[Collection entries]
════

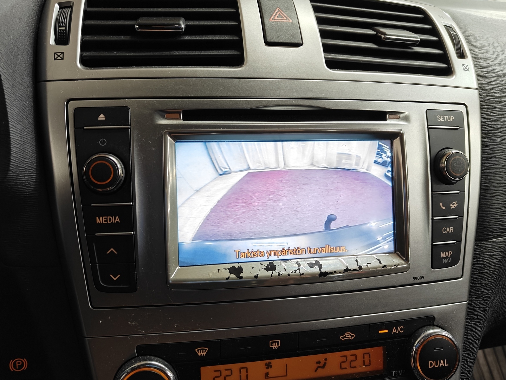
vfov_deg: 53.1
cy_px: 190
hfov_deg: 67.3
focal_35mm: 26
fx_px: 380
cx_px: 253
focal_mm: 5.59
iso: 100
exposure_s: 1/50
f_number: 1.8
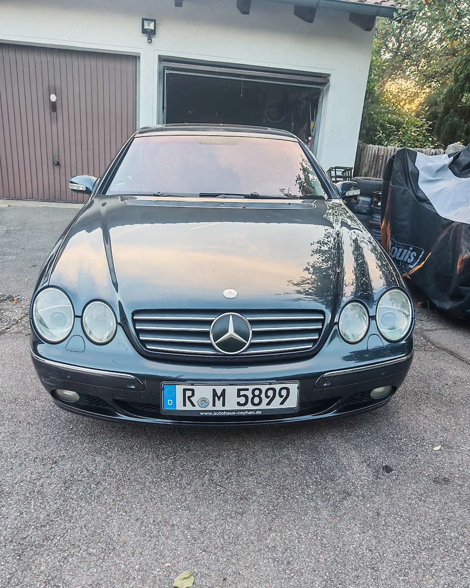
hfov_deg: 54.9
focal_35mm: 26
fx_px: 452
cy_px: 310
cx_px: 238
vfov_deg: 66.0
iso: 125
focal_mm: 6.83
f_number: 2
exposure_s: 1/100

════

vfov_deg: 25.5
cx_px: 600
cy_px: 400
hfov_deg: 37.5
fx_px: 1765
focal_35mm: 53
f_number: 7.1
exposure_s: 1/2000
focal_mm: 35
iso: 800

════

WORK ITEM:
Make an exact copy of the lines above, beginning with the line with "focal_mm: 5.59" and ending with the line with "exposure_s: 1/100", and keep the pictures out of it.

RESPONSE:
focal_mm: 5.59
iso: 100
exposure_s: 1/50
f_number: 1.8
hfov_deg: 54.9
focal_35mm: 26
fx_px: 452
cy_px: 310
cx_px: 238
vfov_deg: 66.0
iso: 125
focal_mm: 6.83
f_number: 2
exposure_s: 1/100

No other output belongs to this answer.